Suffice it to say, had our first two parents made better choices, we would still be in Eden today. 


I don’t know the reason why God gave us the ability to make choices, but He did. Which means, it is our human choice that determines the shape of reality, not some cosmic reality shaping human choice. 


Putting this all together, when we read of God’s new heaven and new earth, just because they are coming, does not mean we are automatically “in.” Reality in the new world will be a reflection of the choices we make in this world. We shape our future.  

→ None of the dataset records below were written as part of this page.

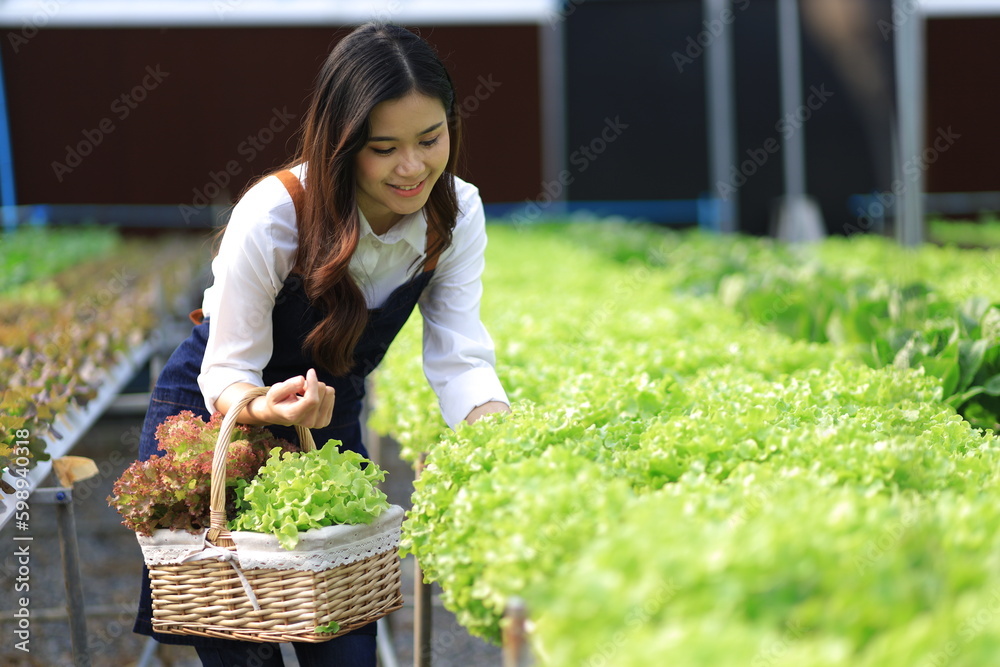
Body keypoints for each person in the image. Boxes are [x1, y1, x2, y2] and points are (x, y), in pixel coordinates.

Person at [133, 21, 511, 667]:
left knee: (345, 641)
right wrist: (268, 409)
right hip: (215, 421)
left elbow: (460, 358)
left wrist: (500, 436)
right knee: (241, 641)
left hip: (329, 424)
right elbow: (225, 367)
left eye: (430, 138)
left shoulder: (457, 212)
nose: (413, 166)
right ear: (342, 144)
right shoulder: (277, 212)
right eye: (384, 147)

Oh, dear. That means the reality I experience in the days to come will be shaped by the choices I make now. That means my choices are rather critical. This message is not new. Growing up, our parents have been telling us this message. We as parents say this to our children. You reap what you sow. 

The difficult part God is trying to get across is that those consequences, good or bad, don’t always manifest themselves in our earthly lifetime. They extend into the new heaven and the new earth. When put into that perspective, realizing we have the possibility of shaping the reality of our future by the choices we make now, it becomes a bit sobering. 


Paul put it like this in Titus 2:11-14


For the grace of God has been revealed, bringing salvation to all people. And we are instructed to turn from godless living and sinful pleasures. We should live in this evil world with wisdom, righteousness, and devotion to God, while we look forward with hope to that wonderful day when the glory of our great God and Savior, Jesus Christ, will be revealed. He gave his life to free us from every kind of sin, to cleanse us, and to make us his very own people, totally committed to doing good deeds.


It is by God’s grace we even have a new world coming. 


And we celebrate that grace today at the Lord’s Supper.